Bien sûr, si l’on veut dire que l’on va protéger et promouvoir cela, il n’y a aucun problème. Au contraire même, c’est notre devoir de le faire. Certains aspects sont même mis en danger à l’intérieur de l’Union européenne. Je parle de ce qui se passe en Hongrie ou en Pologne. Le commissaire Schinas doit promouvoir notre way of life. On n’est pas sous menace, on ne sera pas envahi, mais on est fier des composantes de notre way of life : démocratie politique, pluralisme culturel, religieux et idéologique, économie sociale de marché etc.


La Commission a fait part de sa volonté d’envisager un élargissement de l’Union dans les cinq années à venir. Le Conseil a récemment accepté de débuter les négociations d’adhésion avec l’Albanie et la Macédoine du Nord. Pensez-vous que cette décennie peut voir un nouvel élargissement ? Un élargissement aurait-il une influence sur le concept d’identité européenne ? Cela conduirait-il à des évolutions de la notion ou bien serait-ce davantage l’intégration de ces Etats dans une identité européenne déjà forgée ?


Tout dépend à nouveau de ce qu’on entend par identité. Ces pays ne peuvent pas adhérer à l’UE s’ils n’acceptent pas les composantes de notre modèle économique et politique. C’est à prendre ou à laisser. Il y a l’acquis communautaire et on doit accepter les règles du jeu du club quand on veut le rejoindre. C’est le côté formel. On doit s’intégrer dans ce qui existe.

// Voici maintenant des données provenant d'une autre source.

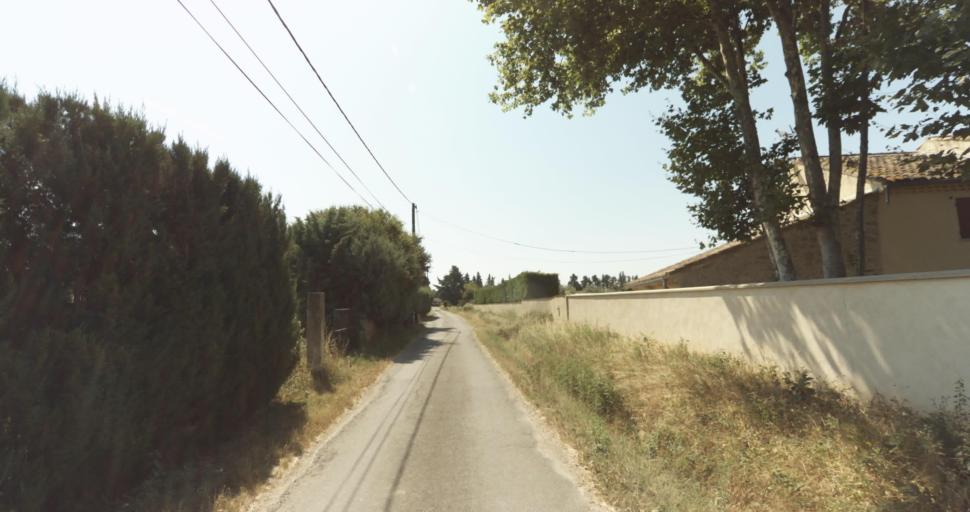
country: FR
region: Provence-Alpes-Cote d'Azur
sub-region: Departement du Vaucluse
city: Monteux
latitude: 44.0152
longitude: 5.0165
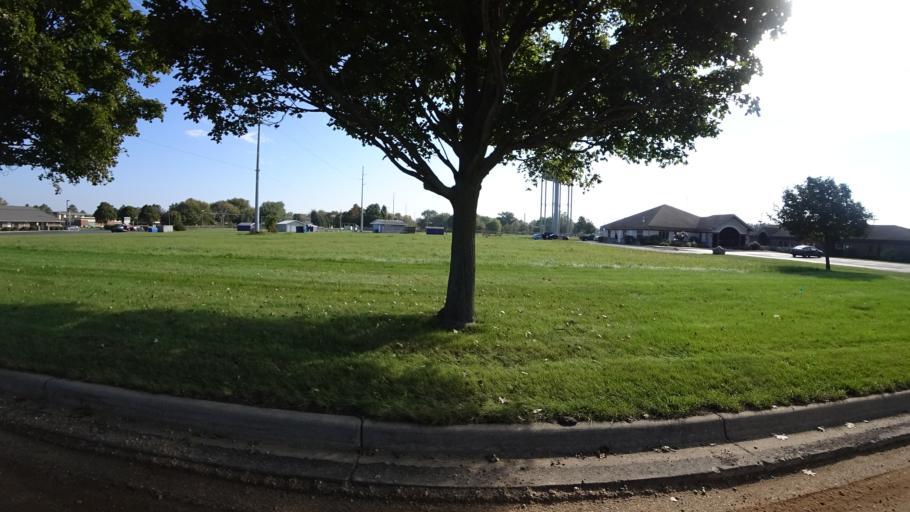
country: US
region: Michigan
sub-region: Saint Joseph County
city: Three Rivers
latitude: 41.9336
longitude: -85.6469
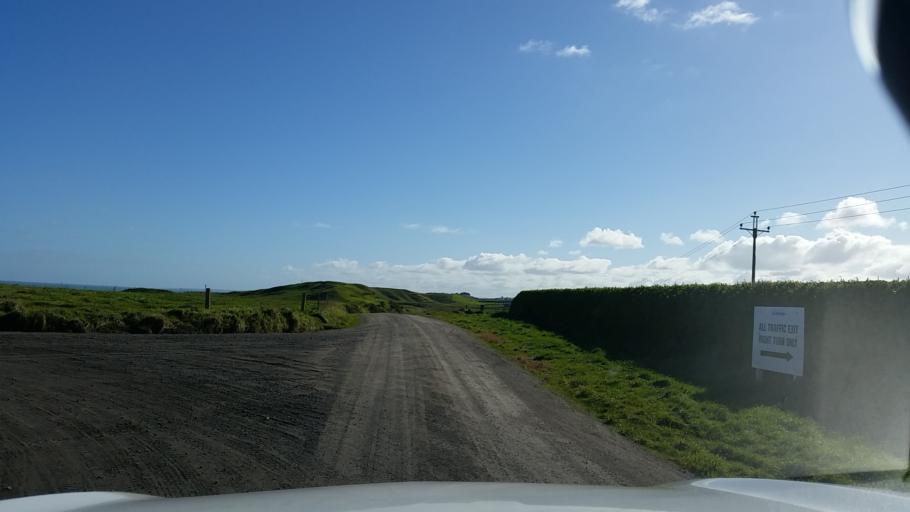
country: NZ
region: Taranaki
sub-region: South Taranaki District
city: Patea
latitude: -39.6862
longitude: 174.3953
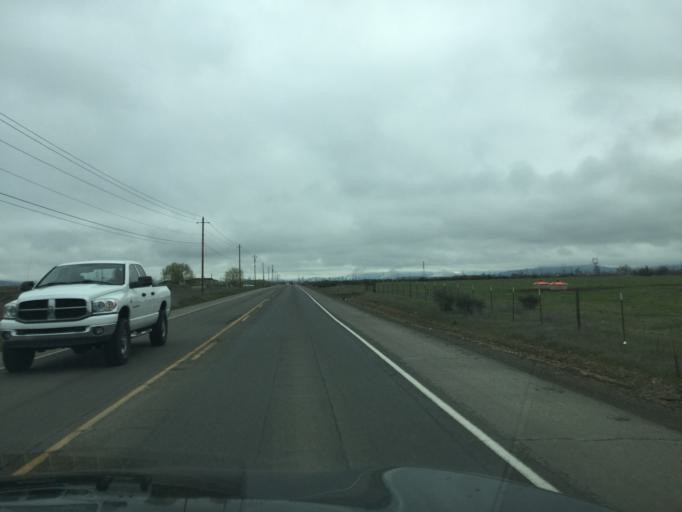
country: US
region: Oregon
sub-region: Jackson County
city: Central Point
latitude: 42.4287
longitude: -122.9324
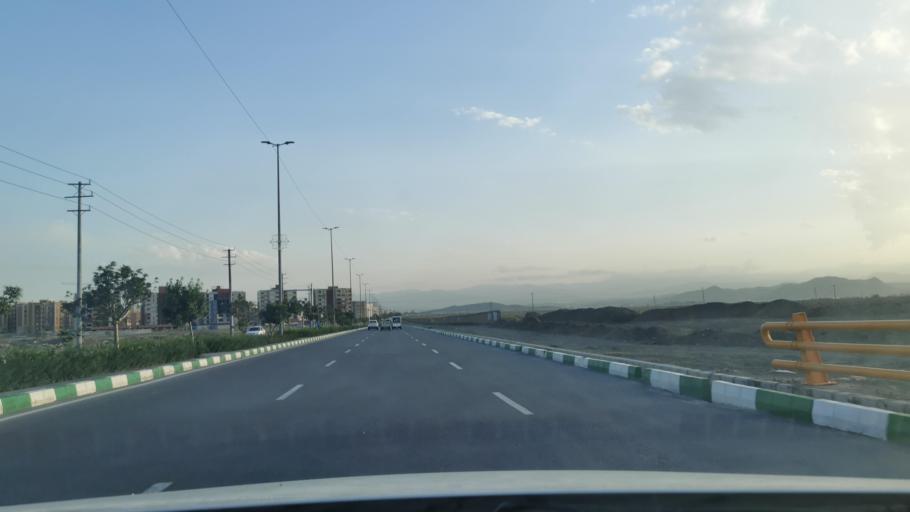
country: IR
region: Razavi Khorasan
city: Mashhad
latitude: 36.3980
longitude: 59.4765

Est-ce que l’adhésion de ces pays changerait le caractère de l’UE ? D’abord, ce sont des petits pays. Je viens d’un petit pays mais ceux-là sont encore plus petits. Il y a l’Albanie et la Macédoine du Nord, mais on négocie aussi avec la Serbie qui a 5 ou 6 millions d’habitants. On négocie aussi avec le Monténégro qui ne compte qu’un million d’habitants. Au total, après le Brexit, nous sommes 440 millions d’Européens. Ce ne sont pas ces petits pays qui vont changer la nature culturelle, religieuse ou autre de l’UE. Je dirais que ça peut être un enrichissement parce que pas mal de ces pays sont de tradition orthodoxe. Certains de ces pays ont déjà rejoint l’UE, comme la Bulgarie, la Roumanie, la Grèce ou Chypre. Si d’autres pays nous rejoignent avec cette culture orthodoxe, c’est un enrichissement.

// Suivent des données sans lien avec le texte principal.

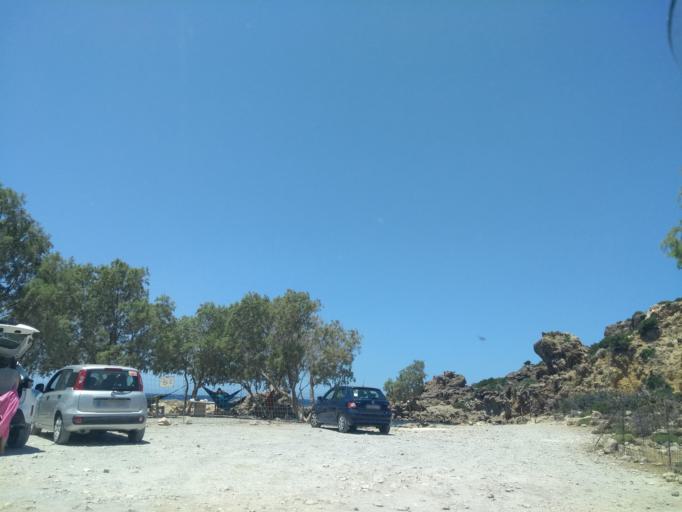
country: GR
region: Crete
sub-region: Nomos Chanias
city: Vryses
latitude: 35.3149
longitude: 23.5342
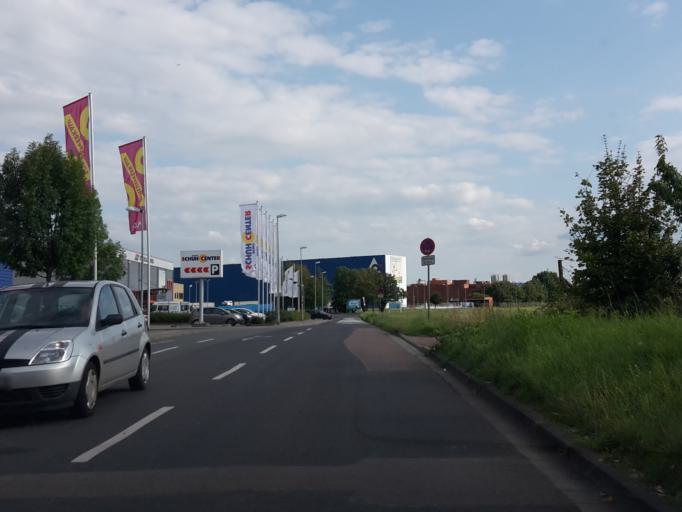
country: DE
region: Hesse
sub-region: Regierungsbezirk Giessen
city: Dehrn
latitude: 50.3975
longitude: 8.0780
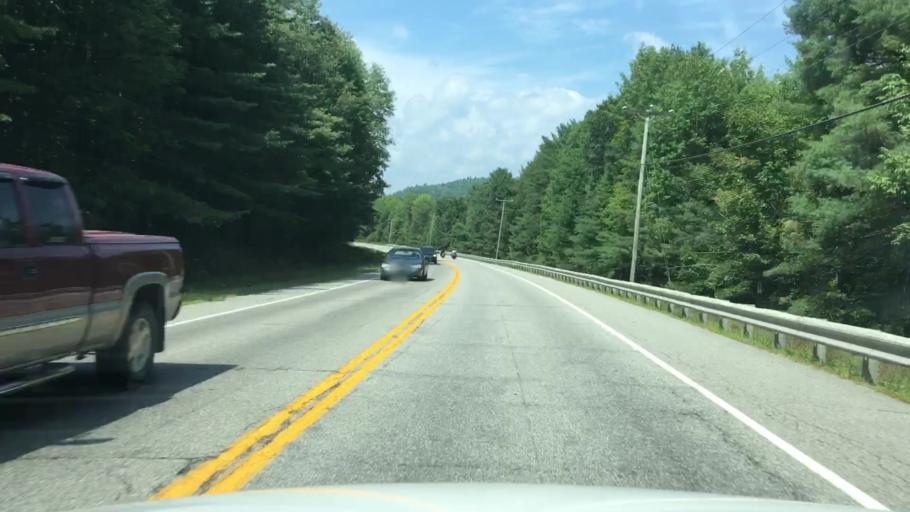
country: US
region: Maine
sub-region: Oxford County
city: Peru
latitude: 44.5089
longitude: -70.4070
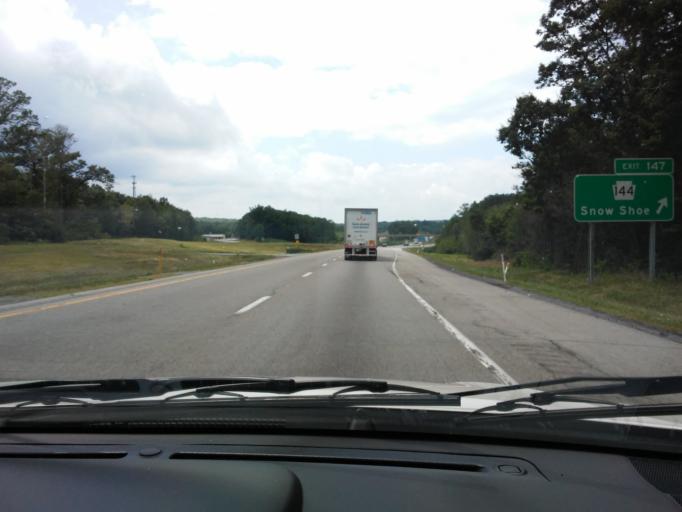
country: US
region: Pennsylvania
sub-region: Centre County
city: Milesburg
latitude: 41.0243
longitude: -77.9277
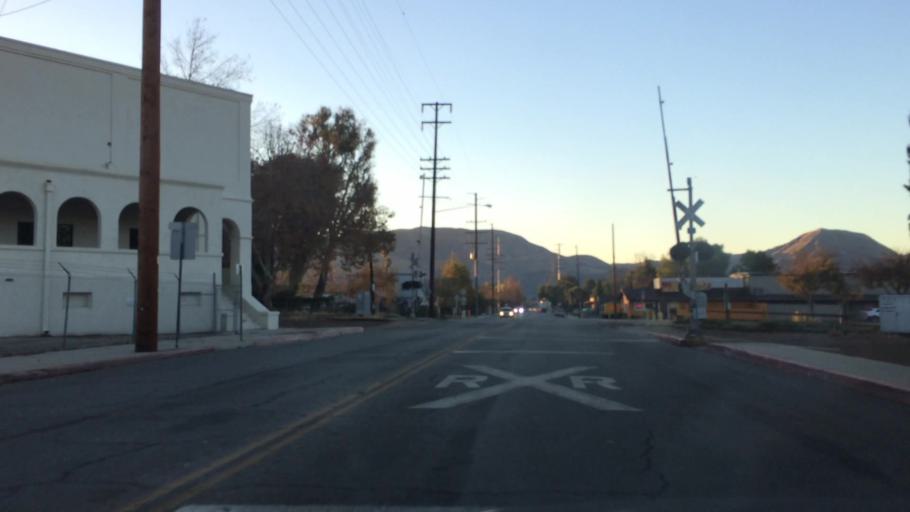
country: US
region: California
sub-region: Ventura County
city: Fillmore
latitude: 34.3997
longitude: -118.9185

Est-ce que ça se fera très vite ? Vous avez parlé de dix ans. Je n’en sais rien. Normalement dix années devraient suffire si on fait preuve de bonne volonté de part et d’autre pour conclure un accord. Je sais bien qu’il y a dans l’UE ce qu’on appelle en anglais un ‘enlargement fatigue’. Mais j’ai vécu cela lorsque j’étais Président du Conseil européen. C’était aussi ce que l’on disait et ça ne nous a pas empêché d’accepter la Croatie comme membre de l’UE et elle est même maintenant candidate pour rejoindre la zone euro. Le jour où elle en sera membre, elle sera même plus membre de l’UE que par exemple la Pologne qui n’est pas membre de la zone euro. Cette fatigue quant à l’élargissement est un nouveau problème.

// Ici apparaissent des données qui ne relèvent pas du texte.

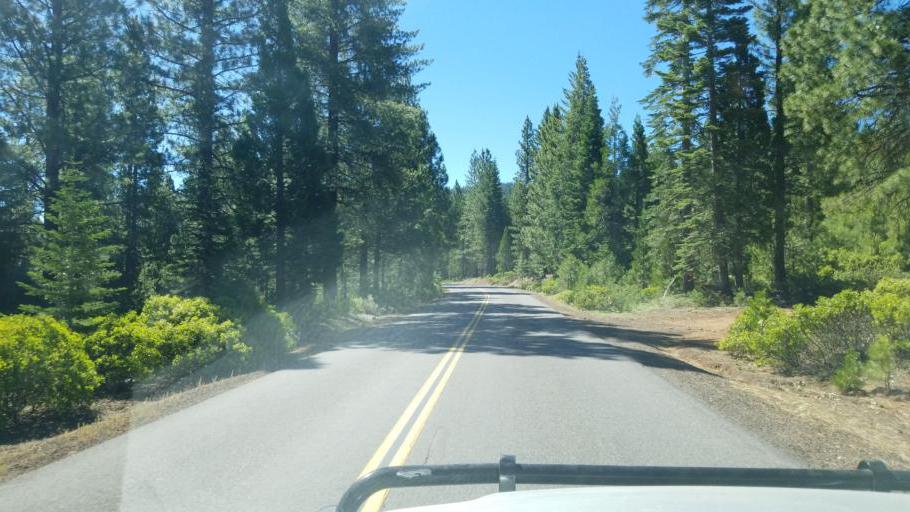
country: US
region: California
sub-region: Lassen County
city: Susanville
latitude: 40.5169
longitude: -120.7832
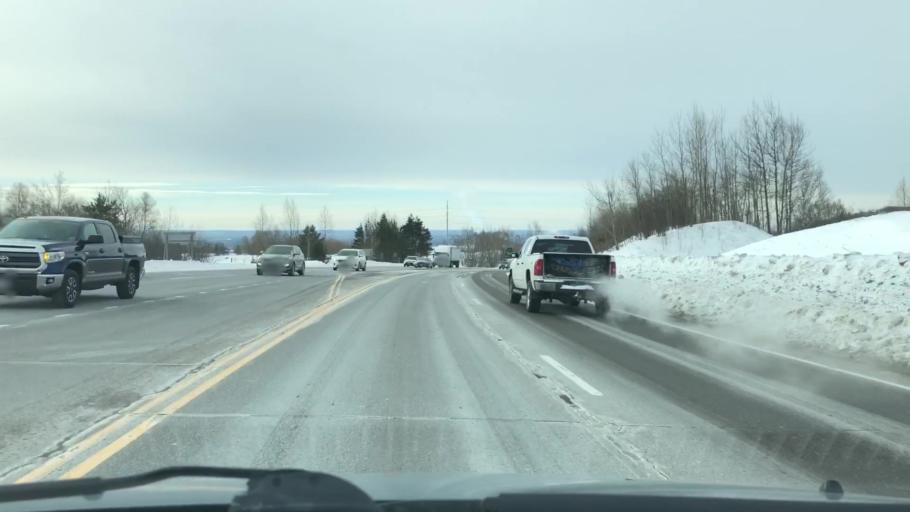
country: US
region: Minnesota
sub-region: Saint Louis County
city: Duluth
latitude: 46.7817
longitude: -92.1388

Est-ce que ça rendra la prise de décision dans l’UE plus difficile ? Quand je vois les pays avec lesquels on a des problèmes, ce ne sont pas toujours les nouveaux membres. Certains membres du groupe de Visegrad ne font pas partie de la zone euro : la Pologne, la République tchèque et la Hongrie. Est-ce que ça veut dire que tout va pour le mieux dans le meilleur des mondes dans la zone euro ? Pas du tout. On a aussi nos différends à l’intérieur de la zone euro actuelle. On pointe souvent du doigt les pays de Visegrad, en se demandant si on n’a pas fait une erreur en les intégrant, ou en intégrant la Roumanie et la Bulgarie. Je constate que c’est difficile dans la zone euro et pourtant on n’a pas de Bulgare, de Roumain, de Tchèque, de Hongrois ou de Polonais.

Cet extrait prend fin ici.